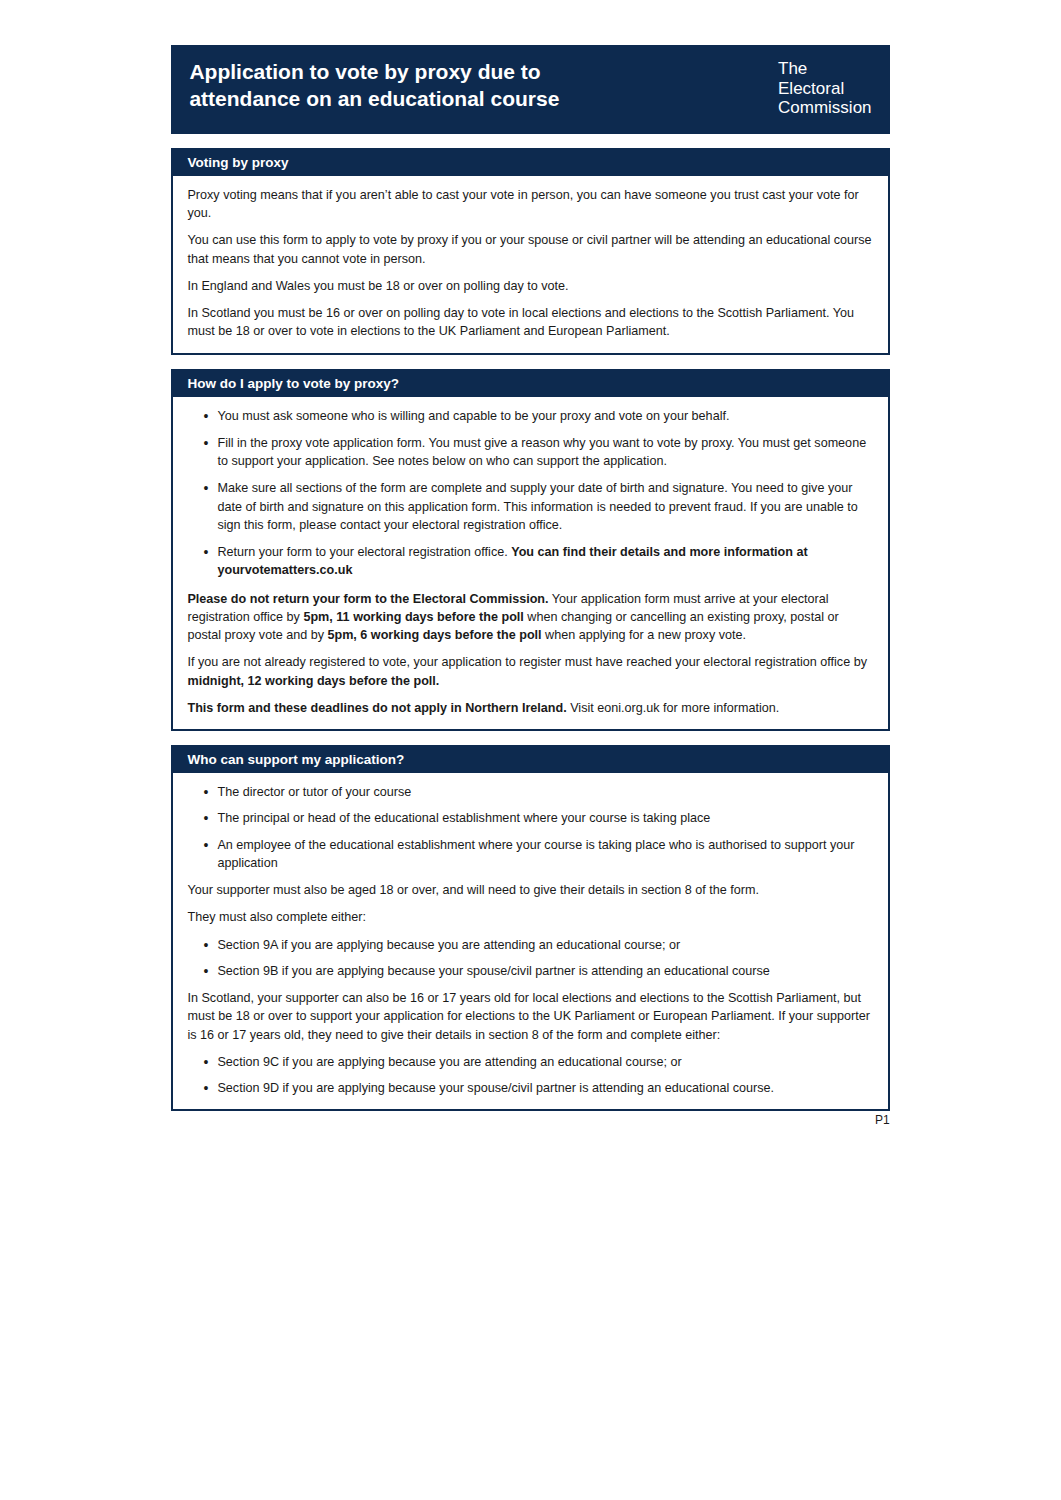Application to vote by proxy due to
attendance on an educational course
The
Electoral
Commission
Voting by proxy
Proxy voting means that if you aren’t able to cast your vote in person, you can have someone you trust cast your vote for you.
You can use this form to apply to vote by proxy if you or your spouse or civil partner will be attending an educational course that means that you cannot vote in person.
In England and Wales you must be 18 or over on polling day to vote.
In Scotland you must be 16 or over on polling day to vote in local elections and elections to the Scottish Parliament. You must be 18 or over to vote in elections to the UK Parliament and European Parliament.
How do I apply to vote by proxy?
You must ask someone who is willing and capable to be your proxy and vote on your behalf.
Fill in the proxy vote application form. You must give a reason why you want to vote by proxy. You must get someone to support your application. See notes below on who can support the application.
Make sure all sections of the form are complete and supply your date of birth and signature. You need to give your date of birth and signature on this application form. This information is needed to prevent fraud. If you are unable to sign this form, please contact your electoral registration office.
Return your form to your electoral registration office. You can find their details and more information at yourvotematters.co.uk
Please do not return your form to the Electoral Commission. Your application form must arrive at your electoral registration office by 5pm, 11 working days before the poll when changing or cancelling an existing proxy, postal or postal proxy vote and by 5pm, 6 working days before the poll when applying for a new proxy vote.
If you are not already registered to vote, your application to register must have reached your electoral registration office by midnight, 12 working days before the poll.
This form and these deadlines do not apply in Northern Ireland. Visit eoni.org.uk for more information.
Who can support my application?
The director or tutor of your course
The principal or head of the educational establishment where your course is taking place
An employee of the educational establishment where your course is taking place who is authorised to support your application
Your supporter must also be aged 18 or over, and will need to give their details in section 8 of the form.
They must also complete either:
Section 9A if you are applying because you are attending an educational course; or
Section 9B if you are applying because your spouse/civil partner is attending an educational course
In Scotland, your supporter can also be 16 or 17 years old for local elections and elections to the Scottish Parliament, but must be 18 or over to support your application for elections to the UK Parliament or European Parliament. If your supporter is 16 or 17 years old, they need to give their details in section 8 of the form and complete either:
Section 9C if you are applying because you are attending an educational course; or
Section 9D if you are applying because your spouse/civil partner is attending an educational course.
P1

★ ★ ★ ★ ★

> **Problem requirements**
Leaving out the pictures, return the records exactly as given.

> **Answer below**
Application to vote by proxy due to
attendance on an educational course
The
Electoral
Commission
Voting by proxy
Proxy voting means that if you aren’t able to cast your vote in person, you can have someone you trust cast your vote for you.
You can use this form to apply to vote by proxy if you or your spouse or civil partner will be attending an educational course that means that you cannot vote in person.
In England and Wales you must be 18 or over on polling day to vote.
In Scotland you must be 16 or over on polling day to vote in local elections and elections to the Scottish Parliament. You must be 18 or over to vote in elections to the UK Parliament and European Parliament.
How do I apply to vote by proxy?
You must ask someone who is willing and capable to be your proxy and vote on your behalf.
Fill in the proxy vote application form. You must give a reason why you want to vote by proxy. You must get someone to support your application. See notes below on who can support the application.
Make sure all sections of the form are complete and supply your date of birth and signature. You need to give your date of birth and signature on this application form. This information is needed to prevent fraud. If you are unable to sign this form, please contact your electoral registration office.
Return your form to your electoral registration office. You can find their details and more information at yourvotematters.co.uk
Please do not return your form to the Electoral Commission. Your application form must arrive at your electoral registration office by 5pm, 11 working days before the poll when changing or cancelling an existing proxy, postal or postal proxy vote and by 5pm, 6 working days before the poll when applying for a new proxy vote.
If you are not already registered to vote, your application to register must have reached your electoral registration office by midnight, 12 working days before the poll.
This form and these deadlines do not apply in Northern Ireland. Visit eoni.org.uk for more information.
Who can support my application?
The director or tutor of your course
The principal or head of the educational establishment where your course is taking place
An employee of the educational establishment where your course is taking place who is authorised to support your application
Your supporter must also be aged 18 or over, and will need to give their details in section 8 of the form.
They must also complete either:
Section 9A if you are applying because you are attending an educational course; or
Section 9B if you are applying because your spouse/civil partner is attending an educational course
In Scotland, your supporter can also be 16 or 17 years old for local elections and elections to the Scottish Parliament, but must be 18 or over to support your application for elections to the UK Parliament or European Parliament. If your supporter is 16 or 17 years old, they need to give their details in section 8 of the form and complete either:
Section 9C if you are applying because you are attending an educational course; or
Section 9D if you are applying because your spouse/civil partner is attending an educational course.
P1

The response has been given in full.